* DIRECTIONS
Please write out the article below on UK inflation rising to 3.5% in April, in full and word for word.

UK inflation surges to 3.5% in April as household bills climb in ‘awful April’


UK inflation rose faster than expected last month, climbing to 3.5% in April—its highest level in more than a year—driven by a raft of household bill increases and cost pressures that analysts have dubbed “awful April”.
The latest figures from the Office for National Statistics (ONS) showed inflation rising from 2.6% in March, significantly outpacing the Bank of England’s 2% target and reaching levels not seen since January 2024. Analysts had forecast a more modest rise to 3.3%.
The data also revealed that core inflation, which strips out volatile items such as energy and food, rose to 3.8%, up from 3.4% the previous month. Meanwhile, services inflation, a key metric closely watched by the Bank of England, jumped from 4.7% to 5.7%, exceeding the Bank’s expectations of 5%.
The steep climb in inflation was largely driven by a broad rise in household bills. Energy regulator Ofgem raised the annual cap on energy bills by 6.4% to £1,849, while water and sewerage charges jumped by a staggering 26.1%—the highest increase since records began in 1988.
Council tax, broadband, mobile bills, and TV licence fees also saw seasonal hikes in April, contributing further to the upward pressure on prices.

* MATERIAL SUPPLIED

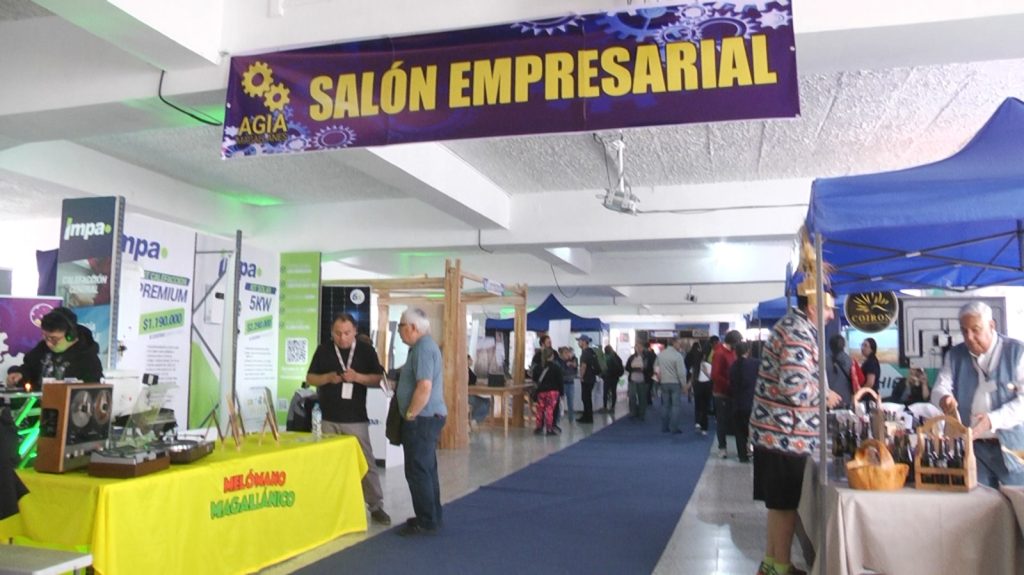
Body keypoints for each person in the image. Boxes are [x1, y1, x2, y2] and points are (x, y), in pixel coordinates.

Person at [750, 290, 841, 575]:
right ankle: (781, 567)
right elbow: (794, 387)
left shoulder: (792, 325)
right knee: (786, 506)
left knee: (779, 507)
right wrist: (825, 396)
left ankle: (772, 564)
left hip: (776, 435)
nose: (831, 315)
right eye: (829, 309)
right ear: (813, 306)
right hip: (785, 437)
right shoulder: (798, 332)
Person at [306, 313, 391, 526]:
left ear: (355, 332)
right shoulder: (324, 350)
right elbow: (310, 377)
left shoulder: (365, 351)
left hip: (355, 418)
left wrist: (357, 377)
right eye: (338, 333)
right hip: (328, 417)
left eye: (346, 333)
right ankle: (329, 504)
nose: (342, 338)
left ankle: (375, 505)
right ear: (331, 333)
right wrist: (328, 378)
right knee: (329, 463)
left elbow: (378, 379)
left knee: (366, 462)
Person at [931, 301, 1024, 487]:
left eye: (976, 330)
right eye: (964, 331)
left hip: (1013, 448)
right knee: (978, 500)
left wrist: (991, 420)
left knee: (1018, 499)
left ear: (992, 325)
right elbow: (939, 388)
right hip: (973, 449)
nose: (970, 337)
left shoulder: (1017, 352)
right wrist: (944, 398)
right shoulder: (955, 355)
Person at [396, 308, 447, 535]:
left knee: (418, 470)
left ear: (413, 327)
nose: (399, 331)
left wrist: (410, 414)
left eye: (401, 326)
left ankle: (426, 520)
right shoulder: (423, 348)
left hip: (422, 419)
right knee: (426, 468)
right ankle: (432, 515)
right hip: (427, 417)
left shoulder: (423, 349)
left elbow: (424, 387)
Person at [20, 307, 103, 385]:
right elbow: (29, 367)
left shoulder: (88, 359)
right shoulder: (42, 348)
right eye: (45, 337)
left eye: (54, 339)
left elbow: (92, 388)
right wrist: (20, 374)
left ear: (71, 336)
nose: (48, 343)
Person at [711, 330, 743, 459]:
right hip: (722, 393)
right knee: (722, 422)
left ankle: (739, 449)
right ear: (733, 342)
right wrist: (729, 385)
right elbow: (715, 375)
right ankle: (722, 447)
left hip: (733, 393)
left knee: (734, 421)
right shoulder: (719, 353)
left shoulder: (733, 353)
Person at [729, 341, 757, 463]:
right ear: (748, 351)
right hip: (753, 403)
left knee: (739, 431)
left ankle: (742, 455)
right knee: (754, 431)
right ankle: (755, 453)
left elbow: (731, 385)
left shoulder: (733, 366)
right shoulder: (755, 363)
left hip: (737, 403)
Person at [655, 337, 688, 434]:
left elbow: (656, 368)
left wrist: (658, 378)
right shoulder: (678, 356)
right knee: (675, 406)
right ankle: (674, 428)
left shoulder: (661, 355)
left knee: (665, 406)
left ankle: (664, 427)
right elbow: (681, 373)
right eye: (678, 343)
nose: (679, 345)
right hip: (675, 383)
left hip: (664, 383)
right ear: (674, 343)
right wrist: (684, 385)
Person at [531, 348, 564, 435]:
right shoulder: (556, 368)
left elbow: (534, 380)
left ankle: (539, 427)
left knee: (540, 410)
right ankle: (549, 428)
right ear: (552, 356)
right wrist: (562, 393)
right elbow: (560, 381)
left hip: (541, 392)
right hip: (553, 392)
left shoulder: (538, 367)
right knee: (550, 410)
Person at [687, 341, 711, 435]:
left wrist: (688, 386)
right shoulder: (708, 365)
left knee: (698, 405)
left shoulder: (695, 366)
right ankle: (704, 428)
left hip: (697, 385)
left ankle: (697, 422)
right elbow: (711, 377)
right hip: (707, 386)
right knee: (705, 407)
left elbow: (692, 377)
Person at [827, 334, 856, 408]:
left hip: (831, 401)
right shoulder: (850, 361)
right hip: (846, 401)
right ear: (844, 346)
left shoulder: (824, 361)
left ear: (830, 346)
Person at [576, 335, 599, 423]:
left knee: (585, 398)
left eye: (579, 341)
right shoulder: (591, 352)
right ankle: (587, 416)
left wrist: (581, 376)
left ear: (584, 342)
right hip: (592, 378)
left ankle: (588, 417)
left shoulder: (585, 353)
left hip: (586, 378)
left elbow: (583, 366)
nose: (578, 343)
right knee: (587, 398)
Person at [625, 342, 651, 420]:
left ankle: (641, 413)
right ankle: (633, 412)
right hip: (633, 379)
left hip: (642, 380)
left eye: (640, 347)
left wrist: (644, 370)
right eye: (637, 347)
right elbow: (627, 367)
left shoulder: (646, 357)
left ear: (642, 348)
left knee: (642, 397)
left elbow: (650, 368)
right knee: (632, 397)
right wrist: (633, 369)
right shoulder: (631, 357)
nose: (638, 349)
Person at [467, 354, 491, 427]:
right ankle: (474, 419)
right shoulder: (464, 371)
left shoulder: (468, 370)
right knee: (484, 403)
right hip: (466, 396)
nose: (472, 361)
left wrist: (483, 382)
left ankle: (474, 419)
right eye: (470, 359)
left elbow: (475, 380)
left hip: (471, 393)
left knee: (487, 401)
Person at [602, 345, 624, 414]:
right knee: (613, 392)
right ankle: (612, 407)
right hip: (614, 377)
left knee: (606, 392)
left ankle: (605, 407)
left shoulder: (608, 357)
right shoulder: (616, 357)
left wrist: (604, 374)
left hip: (609, 377)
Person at [558, 347, 578, 424]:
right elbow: (561, 372)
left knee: (571, 403)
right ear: (561, 354)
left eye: (568, 352)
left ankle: (571, 419)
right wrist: (566, 365)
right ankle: (557, 419)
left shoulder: (572, 361)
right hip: (562, 384)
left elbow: (574, 372)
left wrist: (574, 366)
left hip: (570, 383)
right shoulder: (559, 362)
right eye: (565, 353)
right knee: (560, 403)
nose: (567, 354)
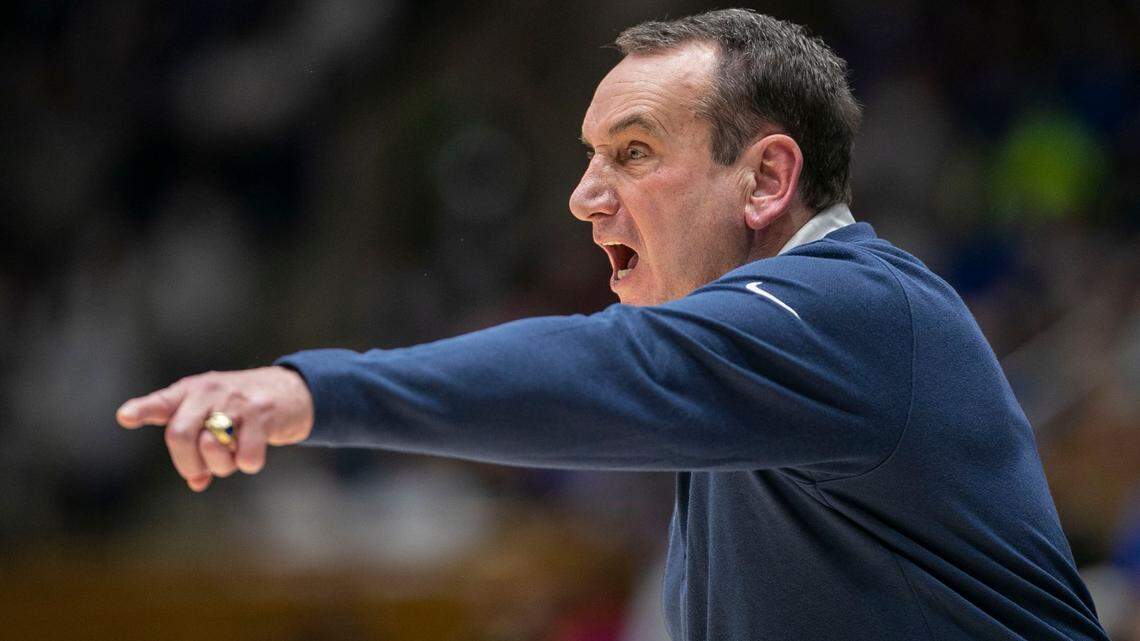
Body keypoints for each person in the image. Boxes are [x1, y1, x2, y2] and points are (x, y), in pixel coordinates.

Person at [116, 9, 1109, 641]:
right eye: (590, 157)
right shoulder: (757, 367)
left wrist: (311, 389)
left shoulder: (857, 308)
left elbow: (601, 363)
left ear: (767, 178)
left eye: (632, 153)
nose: (585, 198)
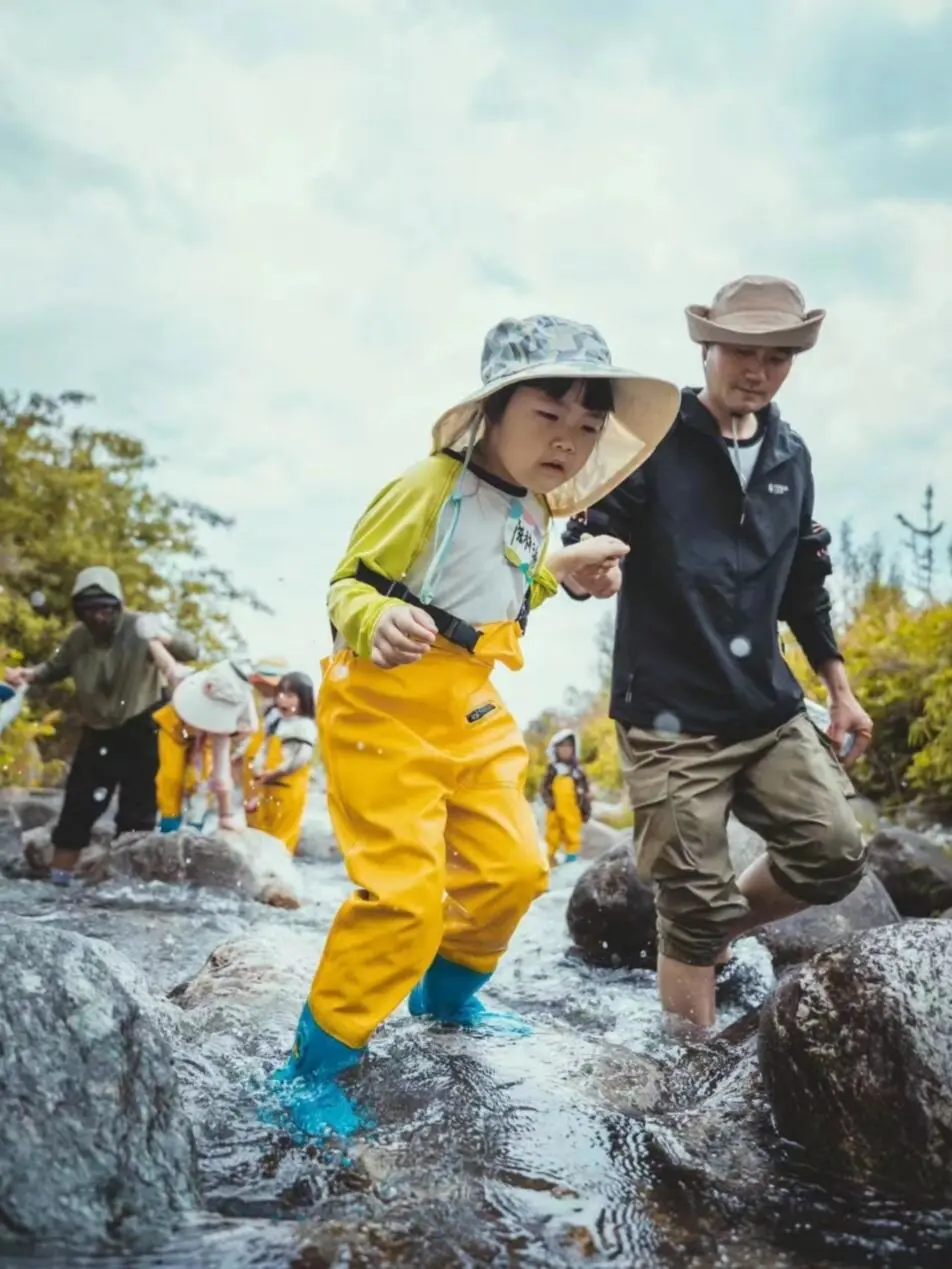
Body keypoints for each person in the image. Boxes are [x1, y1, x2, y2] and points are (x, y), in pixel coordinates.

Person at [274, 312, 681, 1137]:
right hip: (380, 706)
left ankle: (448, 998)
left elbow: (503, 595)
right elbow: (346, 587)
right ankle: (312, 1066)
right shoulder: (428, 489)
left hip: (472, 703)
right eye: (548, 415)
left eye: (587, 426)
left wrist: (562, 571)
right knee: (403, 898)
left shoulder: (534, 510)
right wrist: (374, 618)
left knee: (516, 866)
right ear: (493, 410)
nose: (567, 439)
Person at [562, 276, 874, 1033]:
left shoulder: (790, 455)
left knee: (835, 853)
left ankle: (714, 927)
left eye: (778, 355)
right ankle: (687, 1070)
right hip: (667, 718)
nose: (758, 370)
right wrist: (585, 570)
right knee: (690, 909)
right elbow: (588, 540)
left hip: (765, 707)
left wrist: (838, 687)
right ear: (707, 345)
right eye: (742, 350)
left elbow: (804, 581)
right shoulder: (653, 437)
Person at [3, 566, 197, 883]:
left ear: (117, 605)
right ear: (79, 610)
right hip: (97, 733)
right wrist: (28, 674)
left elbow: (190, 651)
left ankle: (128, 886)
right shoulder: (79, 638)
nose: (98, 615)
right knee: (75, 812)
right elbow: (54, 668)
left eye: (105, 607)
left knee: (137, 815)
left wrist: (161, 635)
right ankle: (58, 884)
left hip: (143, 728)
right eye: (89, 608)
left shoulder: (139, 626)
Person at [154, 660, 258, 834]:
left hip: (209, 739)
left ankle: (196, 823)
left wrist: (226, 815)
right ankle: (169, 821)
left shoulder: (237, 720)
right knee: (170, 777)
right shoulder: (185, 680)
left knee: (203, 781)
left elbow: (221, 773)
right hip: (175, 729)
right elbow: (167, 665)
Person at [244, 671, 317, 852]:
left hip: (288, 789)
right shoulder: (276, 722)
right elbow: (265, 746)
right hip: (267, 786)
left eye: (290, 696)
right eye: (280, 694)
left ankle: (279, 870)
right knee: (260, 831)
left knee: (282, 835)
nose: (283, 700)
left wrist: (277, 772)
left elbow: (301, 757)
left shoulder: (304, 725)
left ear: (304, 699)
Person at [541, 728, 591, 863]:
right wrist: (549, 801)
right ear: (555, 749)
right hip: (554, 810)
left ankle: (572, 858)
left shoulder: (578, 772)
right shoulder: (552, 770)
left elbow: (585, 793)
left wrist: (586, 810)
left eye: (569, 747)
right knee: (552, 834)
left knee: (573, 834)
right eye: (561, 747)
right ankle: (549, 859)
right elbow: (544, 788)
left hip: (572, 810)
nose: (565, 750)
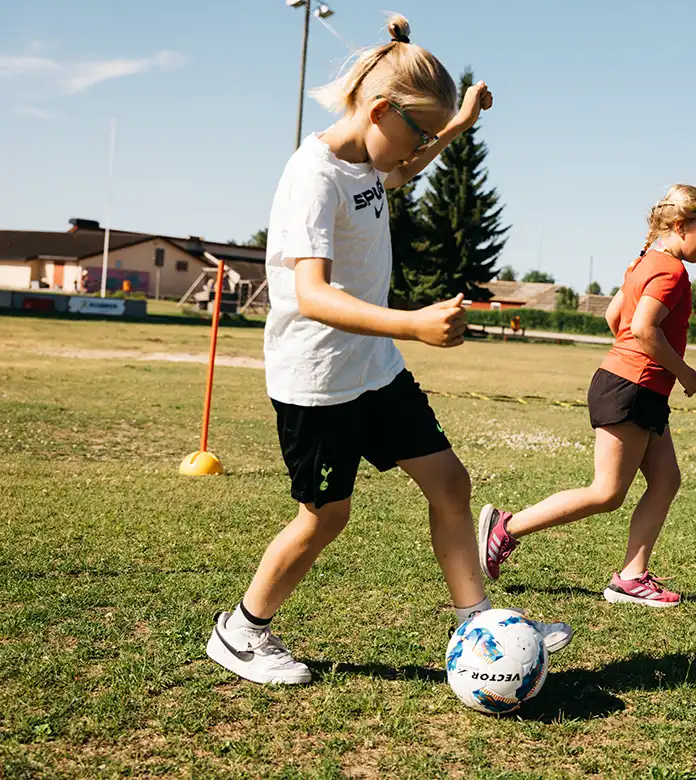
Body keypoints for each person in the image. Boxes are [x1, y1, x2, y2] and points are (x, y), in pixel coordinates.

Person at [206, 15, 571, 685]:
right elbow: (309, 295)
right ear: (379, 110)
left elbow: (404, 168)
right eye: (417, 132)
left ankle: (477, 625)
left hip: (373, 368)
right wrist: (412, 323)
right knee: (324, 519)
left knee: (449, 483)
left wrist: (456, 125)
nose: (418, 149)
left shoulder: (366, 163)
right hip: (318, 381)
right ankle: (240, 632)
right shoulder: (314, 177)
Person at [478, 185, 696, 608]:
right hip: (632, 388)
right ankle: (506, 529)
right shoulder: (670, 271)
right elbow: (644, 329)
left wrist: (632, 359)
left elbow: (615, 316)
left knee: (666, 480)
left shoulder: (644, 261)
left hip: (635, 386)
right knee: (607, 492)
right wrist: (683, 371)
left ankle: (631, 577)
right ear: (681, 226)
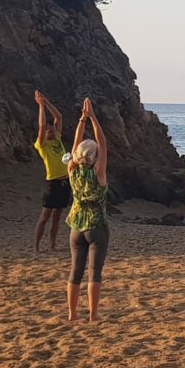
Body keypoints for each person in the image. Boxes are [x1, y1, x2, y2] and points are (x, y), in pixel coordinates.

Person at [65, 98, 109, 322]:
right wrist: (93, 118)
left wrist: (83, 120)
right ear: (94, 156)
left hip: (75, 226)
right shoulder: (98, 172)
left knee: (75, 271)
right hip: (96, 225)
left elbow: (74, 146)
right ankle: (93, 314)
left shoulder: (72, 170)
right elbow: (103, 143)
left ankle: (72, 313)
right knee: (94, 272)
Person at [33, 91, 71, 253]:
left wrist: (47, 102)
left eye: (52, 130)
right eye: (49, 131)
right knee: (45, 216)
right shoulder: (42, 146)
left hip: (65, 181)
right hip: (53, 182)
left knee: (57, 215)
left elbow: (59, 117)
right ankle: (36, 247)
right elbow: (41, 126)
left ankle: (52, 246)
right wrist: (41, 106)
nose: (51, 132)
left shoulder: (57, 139)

* TASK ANSWER
UK inflation surges to 3.5% in April as household bills climb in ‘awful April’


UK inflation rose faster than expected last month, climbing to 3.5% in April—its highest level in more than a year—driven by a raft of household bill increases and cost pressures that analysts have dubbed “awful April”.
The latest figures from the Office for National Statistics (ONS) showed inflation rising from 2.6% in March, significantly outpacing the Bank of England’s 2% target and reaching levels not seen since January 2024. Analysts had forecast a more modest rise to 3.3%.
The data also revealed that core inflation, which strips out volatile items such as energy and food, rose to 3.8%, up from 3.4% the previous month. Meanwhile, services inflation, a key metric closely watched by the Bank of England, jumped from 4.7% to 5.7%, exceeding the Bank’s expectations of 5%.
The steep climb in inflation was largely driven by a broad rise in household bills. Energy regulator Ofgem raised the annual cap on energy bills by 6.4% to £1,849, while water and sewerage charges jumped by a staggering 26.1%—the highest increase since records began in 1988.
Council tax, broadband, mobile bills, and TV licence fees also saw seasonal hikes in April, contributing further to the upward pressure on prices.